My full publication list can be found here: [Google Scholar][DBLP]

Below are some of our ongoing projects. Results of these projects include technical papers, patents and open-source tools.

Our projects have been supported by NSFC, NSFC-Guangdong, SZSTI and industrial fundings such as Tencent Rhino-Bird and Huawei.

Graph Computing

RLCut Adaptive Graph Partitioning: Graph partitioning is important to the performance of distributed graph processing. However, when dealing with large graphs, there is a trade-off between partitioning effectiveness and efficiency. This problem further complicates for dynamic graphs with different changing frequencies. In this project, we innovatively proposed to adopt multi-agent reinforcement learning to address the graph partitioning problem. With a sampling-based technique to adaptively decide the number of agents participating in the training, we are able to adaptively achieve good balance between graph partitioning time and quality.

Results: ICDCS'17 [pdf], TPDS 2020 [pdf], ICDE'22 [pdf]


PGPregel PGPregel: In this project, we propose an end-to-end system for privacy-preserving graph processing in geo-distributed data centers. PGPregel adopts Differential Privacy (DP) to ensure privacy requirements casted by GDPR, and incorporates sampling and combiners techniques to make DP practical. To the best of our knowledge, this is the first of its kind to consider system latency, utility and privacy at the same time for geo-distributed graph processing. Currently, we are working on how to decide the hyperparameters of PGPregel (e.g., sampling rate, number of combiners) in an automatic and adaptive way.

Results: SoCC'22 [pdf][code]



Cloud Computing

FarSpot FarSpot: Public clouds offer various pricing schemes to satisfy different user requirements (e.g., on-demand, reservation, spot). Among them, spot instances offer much cheaper resources compared to on-demand instances, with the risk of unexpected instance failures when out-of-bid events occur. To take advantage of the low prices of spot instances while providing reliable execution for applications, in this project, we propose an ensemble-based predictor to accurately forecast spot price variations in near future and an instance migration strategy that can dynamically and efficiently migrate tasks from instances that are going to fail. This project offers a practical solution for long-running tasks to execute on spot instances with a low cost.

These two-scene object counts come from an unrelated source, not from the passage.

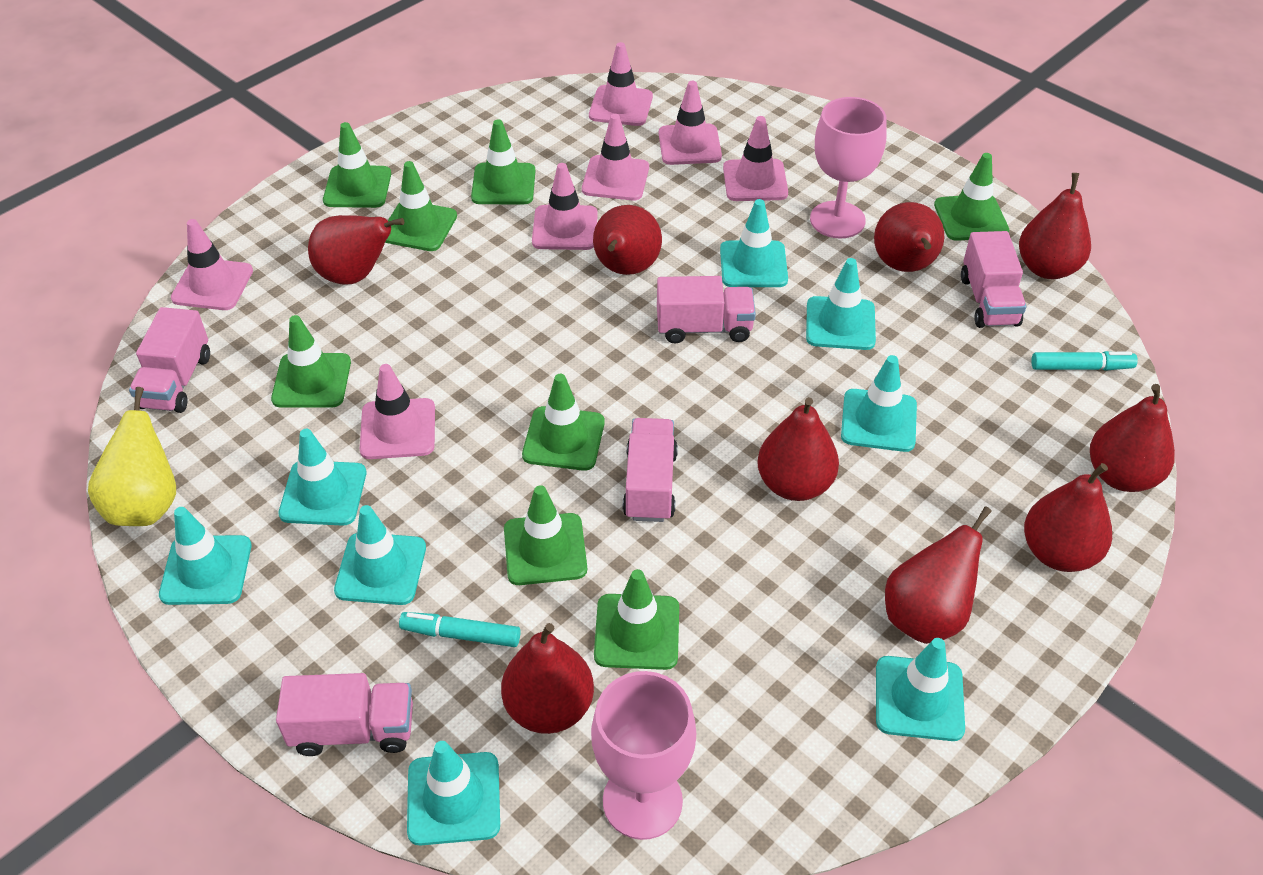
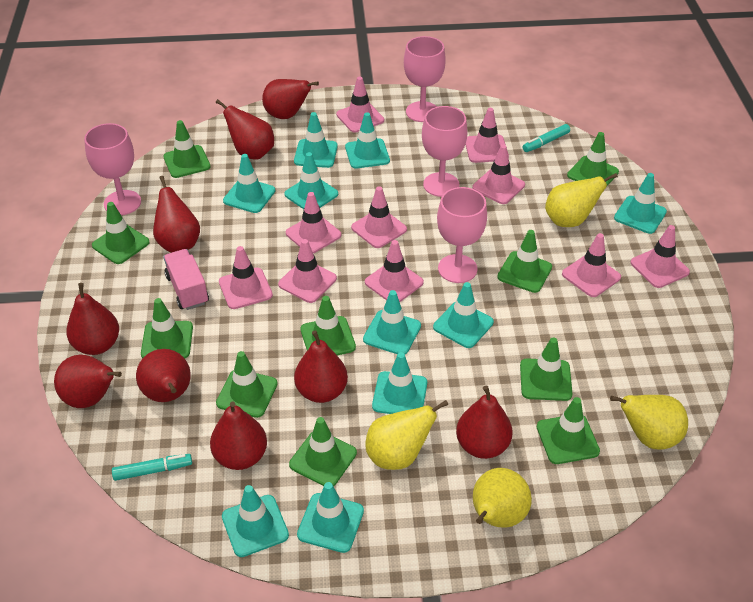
green traffic cone: 8 -> 10
pink goblet: 2 -> 4
pink traffic cone: 7 -> 10
pink truck: 5 -> 1
turquoise traffic cone: 8 -> 10
yellow pear: 1 -> 4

Results: SC'15 [pdf], TCC 2016 [pdf], TPDS 2022 [pdf]


MLCR Multi-Layer Container Reuse (MLCR): In serverless computing, cold-start latency of containers is a major challenge to improving the performance of serverless applications. Existing techniques proposed to reuse warm containers in the platform to mitigate cold-start latency of functions to improve overall application performance. However, the utilizations of warm containers in existing systems are still low due to the complexity of real serverless workloads. In this project, we propose to reuse containers at multiple layers to greatly improve warm container utilization. Furthermore, we design a public benchmark named FStartBench for evaluating the effectiveness of different function warm start strategies.

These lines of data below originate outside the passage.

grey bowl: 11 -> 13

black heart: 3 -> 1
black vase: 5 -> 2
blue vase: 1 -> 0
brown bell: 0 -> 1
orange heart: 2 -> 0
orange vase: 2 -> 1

Results: FStartBench [code]



Storage and I/O

MLCR Interference-aware I/O Scheduling: In HPC systems, concurrent I/Os lead to resource contention and unavoidable I/O interferences. The degree of performance degradation caused by interferences is hard to predict due to the different I/O patterns, hardware features and I/O scheduling policies. To improve system performance, we have strived to design novel I/O scheduling mechanisms to minimize interferences, through analyzing workload I/O patterns and the read/write interference features of underlying storage medium. We are collaborating with National Supercomputing Centre in Shenzhen to make our strategies practical and applicable in real systems.

Results: TPDS 2015 [pdf], CLUSTER'17 [pdf], FGCS 2018 [pdf]


Latest update in Jan 2024.